PROBLEM REQUIREMENTS ▸
Can you set out the lines of the listing below as a numbered list, dropping any blank lines and leaving the pictures out?

==== EXCERPTED DATA ====

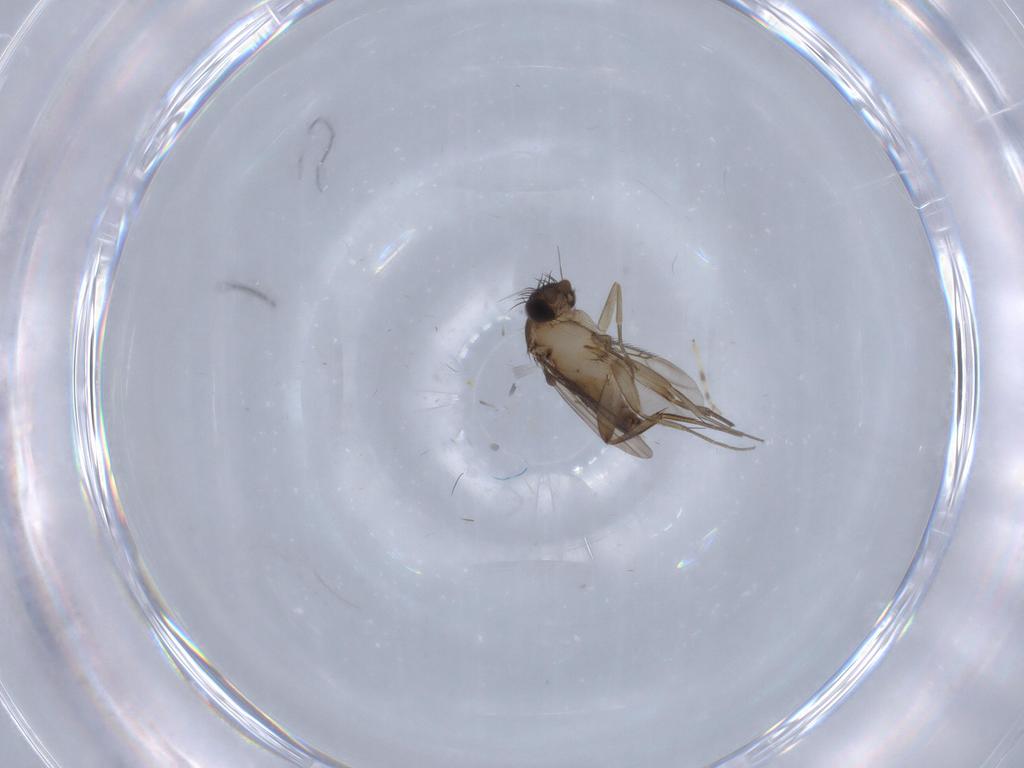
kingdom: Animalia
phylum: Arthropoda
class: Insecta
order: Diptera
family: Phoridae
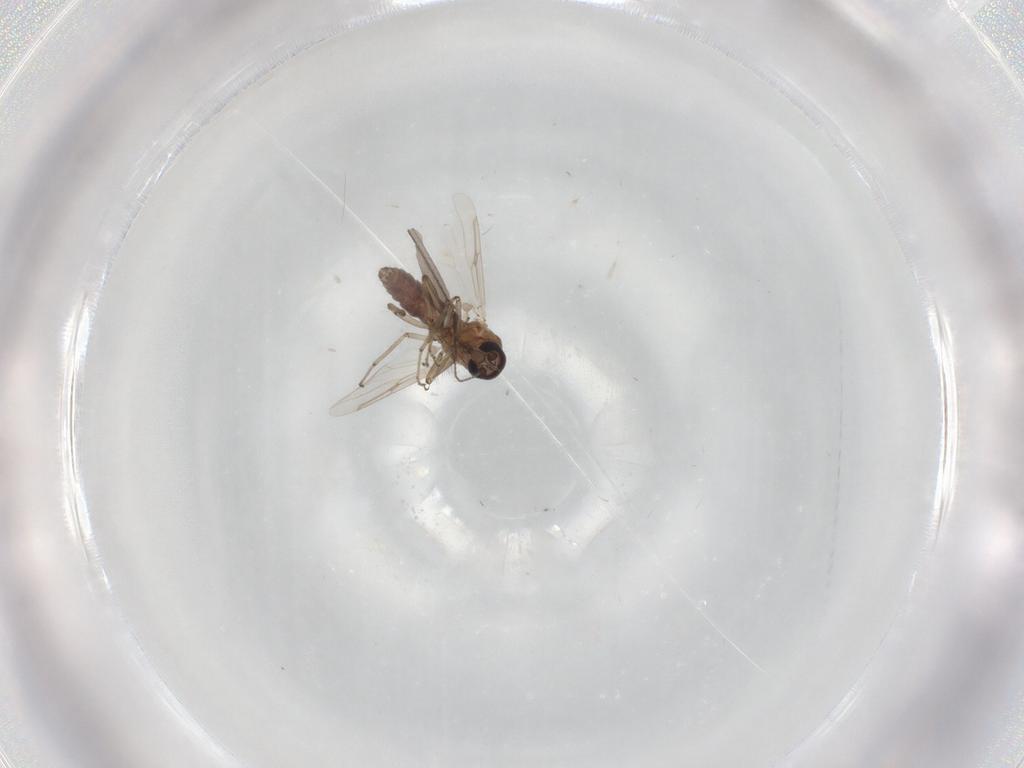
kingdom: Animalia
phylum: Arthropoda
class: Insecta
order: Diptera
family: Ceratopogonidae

====

ANSWER TO THIS TASK ▸
1. kingdom: Animalia
2. phylum: Arthropoda
3. class: Insecta
4. order: Diptera
5. family: Phoridae
6. kingdom: Animalia
7. phylum: Arthropoda
8. class: Insecta
9. order: Diptera
10. family: Ceratopogonidae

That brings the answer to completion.